▶ Work to complete:
Put every text line from all the records below into a Markdown table with the columns Row and Line, numbering the rows and skipping blank lines. Leave the pictures out of the table.

*** Opening Exercise data ***

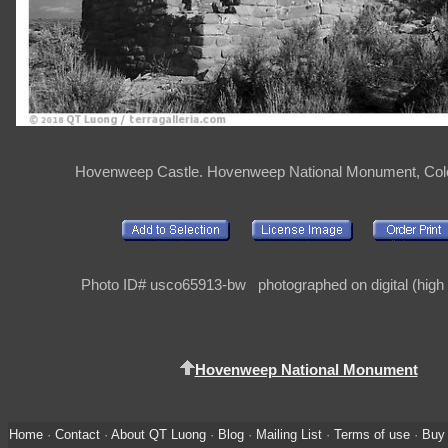
Hovenweep Castle. Hovenweep National Monument, Col
Photo ID# usco65913-bw photographed on digital (high 
Hovenweep National Monument
Home
·
Contact
·
About QT Luong
·
Blog
·
Mailing List
·
Terms of use
·
Buy 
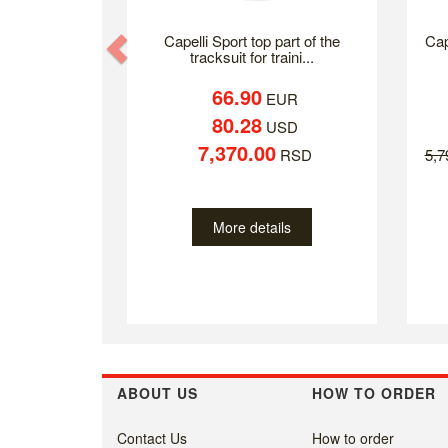
Previous
Capelli Sport top part of the
Cap
tracksuit for traini...
66.90
EUR
80.28
USD
7,370.00
RSD
5,
More details
ABOUT US
HOW TO ORDER
Contact Us
How to order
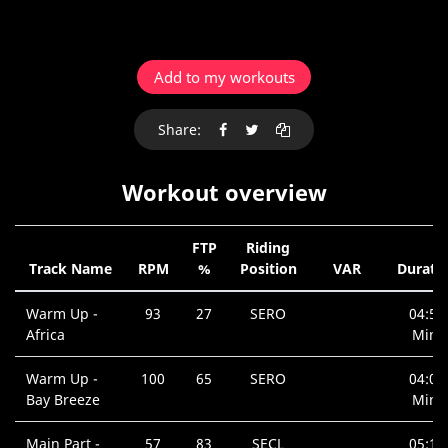
Add to my workouts
Share:
Workout overview
FTP
Riding
Track Name
RPM
%
Position
VAR
Durati
Warm Up -
93
27
SERO
04:56
Africa
Min.
Warm Up -
100
65
SERO
04:02
Bay Breeze
Min.
Main Part -
57
83
SECL
05:14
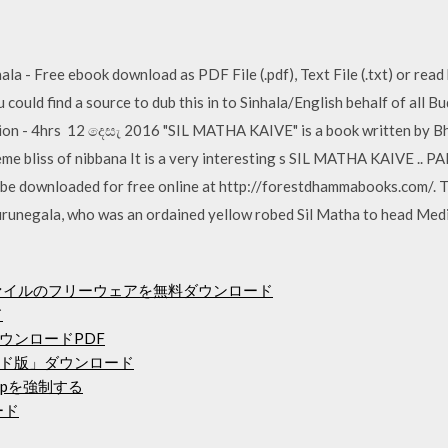
- Free ebook download as PDF File (.pdf), Text File (.txt) or read 
ould find a source to dub this in to Sinhala/English behalf of all Bu
ution - 4hrs 12 දෙසැ 2016 "SIL MATHA KAIVE" is a book written by Bh
me bliss of nibbana It is a very interesting s SIL MATHA KAIVE .. PA
 be downloaded for free online at http://forestdhammabooks.com/. T
unegala, who was an ordained yellow robed Sil Matha to head Medit
つのファイルのフリーウェアを無料ダウンロード
ド
ウンロードPDF
ド版」ダウンロード
pを強制する
ロード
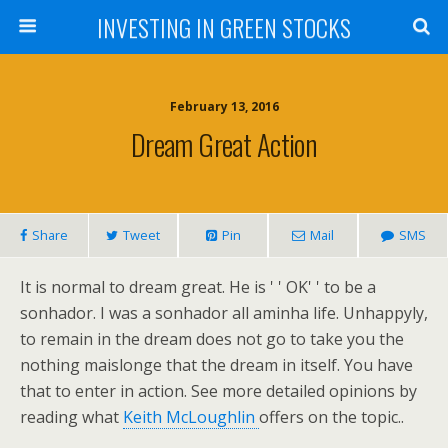
INVESTING IN GREEN STOCKS
February 13, 2016
Dream Great Action
Share
Tweet
Pin
Mail
SMS
It is normal to dream great. He is ' ' OK' ' to be a
sonhador. I was a sonhador all aminha life. Unhappyly,
to remain in the dream does not go to take you the
nothing maislonge that the dream in itself. You have
that to enter in action. See more detailed opinions by
reading what
Keith McLoughlin
offers on the topic..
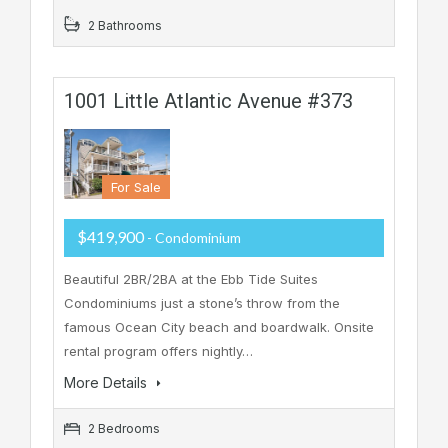
2 Bathrooms
1001 Little Atlantic Avenue #373
For Sale
$419,900
- Condominium
Beautiful 2BR/2BA at the Ebb Tide Suites
Condominiums just a stone’s throw from the
famous Ocean City beach and boardwalk. Onsite
rental program offers nightly…
More Details
2 Bedrooms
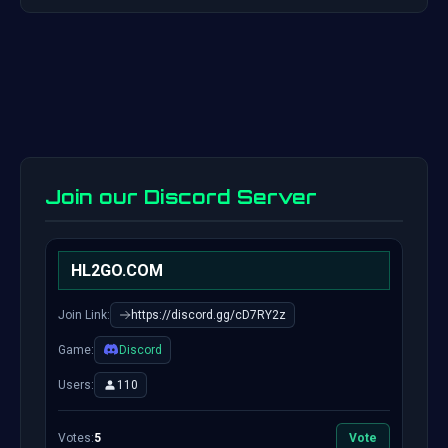
Join our Discord Server
HL2GO.COM
Join Link:
https://discord.gg/cD7RY2z
Game:
Discord
Users:
110
Votes:
5
Vote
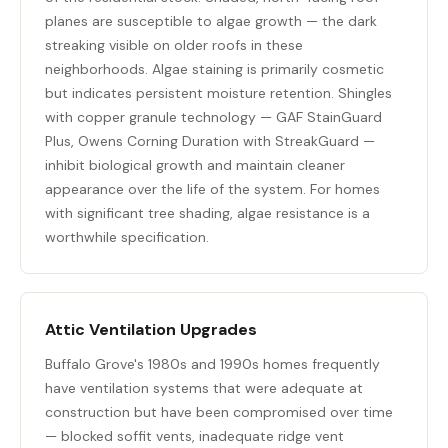
planes are susceptible to algae growth — the dark
streaking visible on older roofs in these
neighborhoods. Algae staining is primarily cosmetic
but indicates persistent moisture retention. Shingles
with copper granule technology — GAF StainGuard
Plus, Owens Corning Duration with StreakGuard —
inhibit biological growth and maintain cleaner
appearance over the life of the system. For homes
with significant tree shading, algae resistance is a
worthwhile specification.
Attic Ventilation Upgrades
Buffalo Grove's 1980s and 1990s homes frequently
have ventilation systems that were adequate at
construction but have been compromised over time
— blocked soffit vents, inadequate ridge vent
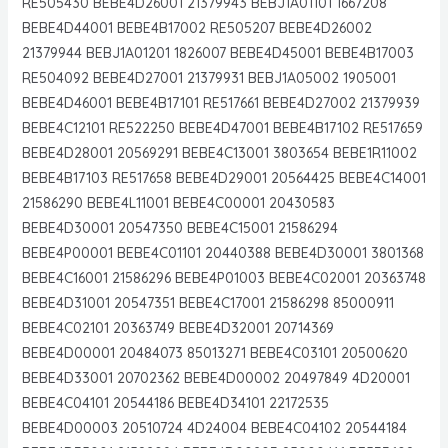
RE505430 BEBE4D26001 21379943 BEBJ1A01101 1667208
BEBE4D44001 BEBE4B17002 RE505207 BEBE4D26002
21379944 BEBJ1A01201 1826007 BEBE4D45001 BEBE4B17003
RE504092 BEBE4D27001 21379931 BEBJ1A05002 1905001
BEBE4D46001 BEBE4B17101 RE517661 BEBE4D27002 21379939
BEBE4C12101 RE522250 BEBE4D47001 BEBE4B17102 RE517659
BEBE4D28001 20569291 BEBE4C13001 3803654 BEBE1R11002
BEBE4B17103 RE517658 BEBE4D29001 20564425 BEBE4C14001
21586290 BEBE4L11001 BEBE4C00001 20430583
BEBE4D30001 20547350 BEBE4C15001 21586294
BEBE4P00001 BEBE4C01101 20440388 BEBE4D30001 3801368
BEBE4C16001 21586296 BEBE4P01003 BEBE4C02001 20363748
BEBE4D31001 20547351 BEBE4C17001 21586298 85000911
BEBE4C02101 20363749 BEBE4D32001 20714369
BEBE4D00001 20484073 85013271 BEBE4C03101 20500620
BEBE4D33001 20702362 BEBE4D00002 20497849 4D20001
BEBE4C04101 20544186 BEBE4D34101 22172535
BEBE4D00003 20510724 4D24004 BEBE4C04102 20544184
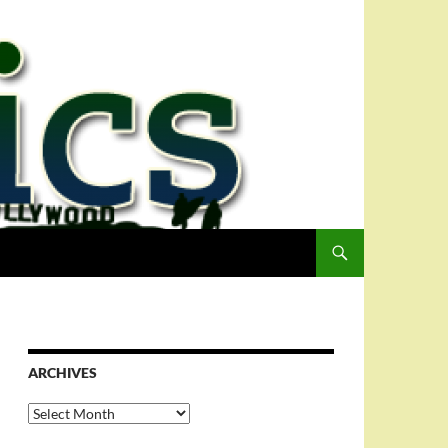
ARCHIVES
Archives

*** Closing Exercise data ***

▶ Response box:
| Row | Line |
|---|---|
| 1 | Hovenweep Castle. Hovenweep National Monument, Col |
| 2 | Photo ID# usco65913-bw photographed on digital (high  |
| 3 | Hovenweep National Monument |
| 4 | Home |
| 5 | · |
| 6 | Contact |
| 7 | · |
| 8 | About QT Luong |
| 9 | · |
| 10 | Blog |
| 11 | · |
| 12 | Mailing List |
| 13 | · |
| 14 | Terms of use |
| 15 | · |
| 16 | Buy  |
| 17 | Previous |
| 18 | Capelli Sport top part of the |
| 19 | Cap |
| 20 | tracksuit for traini... |
| 21 | 66.90 |
| 22 | EUR |
| 23 | 80.28 |
| 24 | USD |
| 25 | 7,370.00 |
| 26 | RSD |
| 27 | 5, |
| 28 | More details |
| 29 | ABOUT US |
| 30 | HOW TO ORDER |
| 31 | Contact Us |
| 32 | How to order |
| 33 | Add to my workouts |
| 34 | Share: |
| 35 | Workout overview |
| 36 | FTP |
| 37 | Riding |
| 38 | Track Name |
| 39 | RPM |
| 40 | % |
| 41 | Position |
| 42 | VAR |
| 43 | Durati |
| 44 | Warm Up - |
| 45 | 93 |
| 46 | 27 |
| 47 | SERO |
| 48 | 04:56 |
| 49 | Africa |
| 50 | Min. |
| 51 | Warm Up - |
| 52 | 100 |
| 53 | 65 |
| 54 | SERO |
| 55 | 04:02 |
| 56 | Bay Breeze |
| 57 | Min. |
| 58 | Main Part - |
| 59 | 57 |
| 60 | 83 |
| 61 | SECL |
| 62 | 05:14 |
| 63 | - Free ebook download as PDF File (.pdf), Text File (.txt) or read  |
| 64 | ould find a source to dub this in to Sinhala/English behalf of all Bu |
| 65 | ution - 4hrs 12 දෙසැ 2016 "SIL MATHA KAIVE" is a book written by Bh |
| 66 | me bliss of nibbana It is a very interesting s SIL MATHA KAIVE .. PA |
| 67 |  be downloaded for free online at http://forestdhammabooks.com/. T |
| 68 | unegala, who was an ordained yellow robed Sil Matha to head Medit |
| 69 | つのファイルのフリーウェアを無料ダウンロード |
| 70 | ド |
| 71 | ウンロードPDF |
| 72 | ド版」ダウンロード |
| 73 | pを強制する |
| 74 | ロード |
| 75 | INVESTING IN GREEN STOCKS |
| 76 | February 13, 2016 |
| 77 | Dream Great Action |
| 78 | Share |
| 79 | Tweet |
| 80 | Pin |
| 81 | Mail |
| 82 | SMS |
| 83 | It is normal to dream great. He is ' ' OK' ' to be a |
| 84 | sonhador. I was a sonhador all aminha life. Unhappyly, |
| 85 | to remain in the dream does not go to take you the |
| 86 | nothing maislonge that the dream in itself. You have |
| 87 | that to enter in action. See more detailed opinions by |
| 88 | reading what |
| 89 | Keith McLoughlin |
| 90 | offers on the topic.. |
| 91 | 2 Bathrooms |
| 92 | 1001 Little Atlantic Avenue #373 |
| 93 | For Sale |
| 94 | $419,900 |
| 95 | - Condominium |
| 96 | Beautiful 2BR/2BA at the Ebb Tide Suites |
| 97 | Condominiums just a stone’s throw from the |
| 98 | famous Ocean City beach and boardwalk. Onsite |
| 99 | rental program offers nightly… |
| 100 | More Details |
| 101 | 2 Bedrooms |
| 102 | Join our Discord Server |
| 103 | HL2GO.COM |
| 104 | Join Link: |
| 105 | https://discord.gg/cD7RY2z |
| 106 | Game: |
| 107 | Discord |
| 108 | Users: |
| 109 | 110 |
| 110 | Votes: |
| 111 | 5 |
| 112 | Vote |
| 113 | planes are susceptible to algae growth — the dark |
| 114 | streaking visible on older roofs in these |
| 115 | neighborhoods. Algae staining is primarily cosmetic |
| 116 | but indicates persistent moisture retention. Shingles |
| 117 | with copper granule technology — GAF StainGuard |
| 118 | Plus, Owens Corning Duration with StreakGuard — |
| 119 | inhibit biological growth and maintain cleaner |
| 120 | appearance over the life of the system. For homes |
| 121 | with significant tree shading, algae resistance is a |
| 122 | worthwhile specification. |
| 123 | Attic Ventilation Upgrades |
| 124 | Buffalo Grove's 1980s and 1990s homes frequently |
| 125 | have ventilation systems that were adequate at |
| 126 | construction but have been compromised over time |
| 127 | — blocked soffit vents, inadequate ridge vent |
| 128 | RE505430 BEBE4D26001 21379943 BEBJ1A01101 1667208 |
| 129 | BEBE4D44001 BEBE4B17002 RE505207 BEBE4D26002 |
| 130 | 21379944 BEBJ1A01201 1826007 BEBE4D45001 BEBE4B17003 |
| 131 | RE504092 BEBE4D27001 21379931 BEBJ1A05002 1905001 |
| 132 | BEBE4D46001 BEBE4B17101 RE517661 BEBE4D27002 21379939 |
| 133 | BEBE4C12101 RE522250 BEBE4D47001 BEBE4B17102 RE517659 |
| 134 | BEBE4D28001 20569291 BEBE4C13001 3803654 BEBE1R11002 |
| 135 | BEBE4B17103 RE517658 BEBE4D29001 20564425 BEBE4C14001 |
| 136 | 21586290 BEBE4L11001 BEBE4C00001 20430583 |
| 137 | BEBE4D30001 20547350 BEBE4C15001 21586294 |
| 138 | BEBE4P00001 BEBE4C01101 20440388 BEBE4D30001 3801368 |
| 139 | BEBE4C16001 21586296 BEBE4P01003 BEBE4C02001 20363748 |
| 140 | BEBE4D31001 20547351 BEBE4C17001 21586298 85000911 |
| 141 | BEBE4C02101 20363749 BEBE4D32001 20714369 |
| 142 | BEBE4D00001 20484073 85013271 BEBE4C03101 20500620 |
| 143 | BEBE4D33001 20702362 BEBE4D00002 20497849 4D20001 |
| 144 | BEBE4C04101 20544186 BEBE4D34101 22172535 |
| 145 | BEBE4D00003 20510724 4D24004 BEBE4C04102 20544184 |
| 146 | ARCHIVES |
| 147 | Archives |